(Electronics engineering source data)
◆ ◆ ◆ ◆ ◆

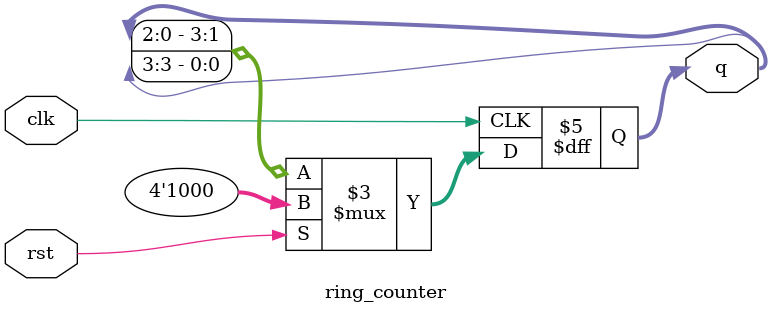
<source format=v>

module ring_counter(input clk, rst,
                    output reg [3:0] q
                    );

                    always@(posedge clk) begin
                        if(rst) q <= 4'b1000;                           //Initial '1' shifted into MSB
                        else q <= {q[2:0], q[3]};                       // Circular LEft shift
                    end

endmodule
</source>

◆ ◆ ◆ ◆ ◆

» Task statement: The records above should be reproduced exactly, with no pictures included.

» Answer below:
<source format=v>

module ring_counter(input clk, rst,
                    output reg [3:0] q
                    );

                    always@(posedge clk) begin
                        if(rst) q <= 4'b1000;                           //Initial '1' shifted into MSB
                        else q <= {q[2:0], q[3]};                       // Circular LEft shift
                    end

endmodule
</source>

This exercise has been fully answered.